An n-gram “is a contiguous sequence of n items from a given sample of text or speech”.The different types are unigram, bigram and trigram for the case when n=1, 2 or 3 respectively. For example, “come in” is bigram.The following codes helps in visualising the top biagrams and trigrams present in each file.The most common unigrams were visualised earlier.Bad and foul words were removed earlier.Also very common words(for,is,was etc)are also removed.

#Creating bigrams
make_bigrams <- function(text, filetype) {
        text %>%
                unnest_tokens(bigram, text, token = "ngrams", n = 2) %>%
                tidyr::separate(bigram, c("word1", "word2"), sep = " ") %>%
                na.omit() %>%
                filter(!word1 %in% stop_words$word,
                       !word2 %in% stop_words$word) %>%
                count(word1, word2, sort = TRUE) %>%
                top_n(n = 10, wt = n) %>% #selects only top 10 values
                slice(row_number(1:10)) %>% #prevents ties (i.e. several bigrams with the 10th highest value)
                mutate(bigram = paste(word1, word2, sep = " ")) %>%
                mutate(file = filetype)
}
bigram_of_blogs <- make_bigrams(clean_blogs_df, "Blogs")
bigram_of_news <- make_bigrams(clean_news_df, "News")
bigram_of_twitter <- make_bigrams(clean_twitter_df, "Twitter")
#Now lets combine the bigrams to a dataframe.
total_bigram <- as.data.frame(rbind.data.frame(bigram_of_blogs, bigram_of_news, bigram_of_twitter))

#Creating trigrams
make_trigrams <- function(text, filetype) {
        text %>%
                unnest_tokens(trigram, text, token = "ngrams", n = 3) %>%
                tidyr::separate(trigram, c("word1", "word2", "word3"), sep = " ") %>%
                na.omit() %>%
                filter(!word1 %in% stop_words$word,
                       !word2 %in% stop_words$word,
                       !word3 %in% stop_words$word) %>%
                count(word1, word2, word3, sort = TRUE) %>%
                top_n(n = 10, wt = n) %>%
                slice(row_number(1:10)) %>%
                mutate(trigram = paste(word1, word2, word3, sep = " ")) %>%
                mutate(file = filetype)
}
trigram_of_blogs <- make_trigrams(clean_blogs_df, "Blogs")
trigram_of_news <- make_trigrams(clean_news_df, "News")
trigram_of_twitter <- make_trigrams(clean_twitter_df, "Twitter")
#combine for easy visualizations
total_trigram <- as.data.frame(rbind.data.frame(trigram_of_blogs, trigram_of_news, trigram_of_twitter))

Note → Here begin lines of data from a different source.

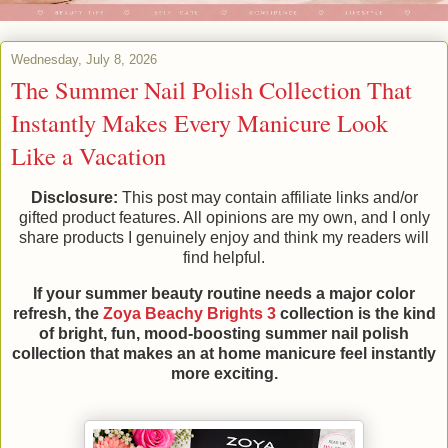
Wednesday, July 8, 2026
The Summer Nail Polish Collection That
Instantly Makes Every Manicure Look
Like a Vacation
Disclosure:
This post may contain affiliate links and/or
gifted product features. All opinions are my own, and I only
share products I genuinely enjoy and think my readers will
find helpful.
If your summer beauty routine needs a major color
refresh, the
Zoya Beachy Brights 3
collection is the kind
of bright, fun, mood-boosting summer nail polish
collection that makes an at home manicure feel instantly
more exciting.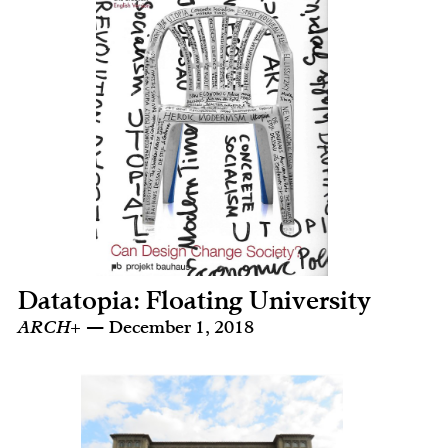
Datatopia: Floating University
ARCH+
— December 1, 2018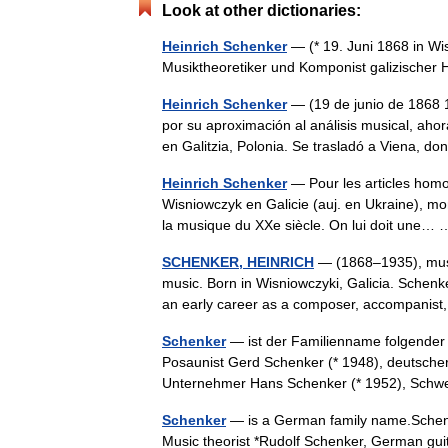
Look at other dictionaries:
Heinrich Schenker
— (* 19. Juni 1868 in Wi
Musiktheoretiker und Komponist galizischer 
Heinrich Schenker
— (19 de junio de 1868 1
por su aproximación al análisis musical, aho
en Galitzia, Polonia. Se trasladó a Viena,
Heinrich Schenker
— Pour les articles homo
Wisniowczyk en Galicie (auj. en Ukraine), mor
la musique du XXe siècle. On lui doit une
SCHENKER, HEINRICH
— (1868–1935), music
music. Born in Wisniowczyki, Galicia. Schenk
an early career as a composer, accompanis
Schenker
— ist der Familienname folgender 
Posaunist Gerd Schenker (* 1948), deutsche
Unternehmer Hans Schenker (* 1952), Sc
Schenker
— is a German family name.Schenk
Music theorist *Rudolf Schenker, German gui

Visualize the Bigrams & Trigrams

*Conclusion And Next Steps

As we conclude our exploratory analysis,we were able to gather key informations regarding the raw dataset that was presented to us.Now we can build the predictive model for our final capstone project.

###Our main steps would be

-Clean & tokenize the SwiftKey dataset into ngrams of 1-4 words.(Bad words would have been removed)
- Save all separate ngram data sets.
-Create a prediction model which analyses a string by its length and returns the most probable word that comes next.
-Create a shiny app that can use this algorithm to predict words based on user input.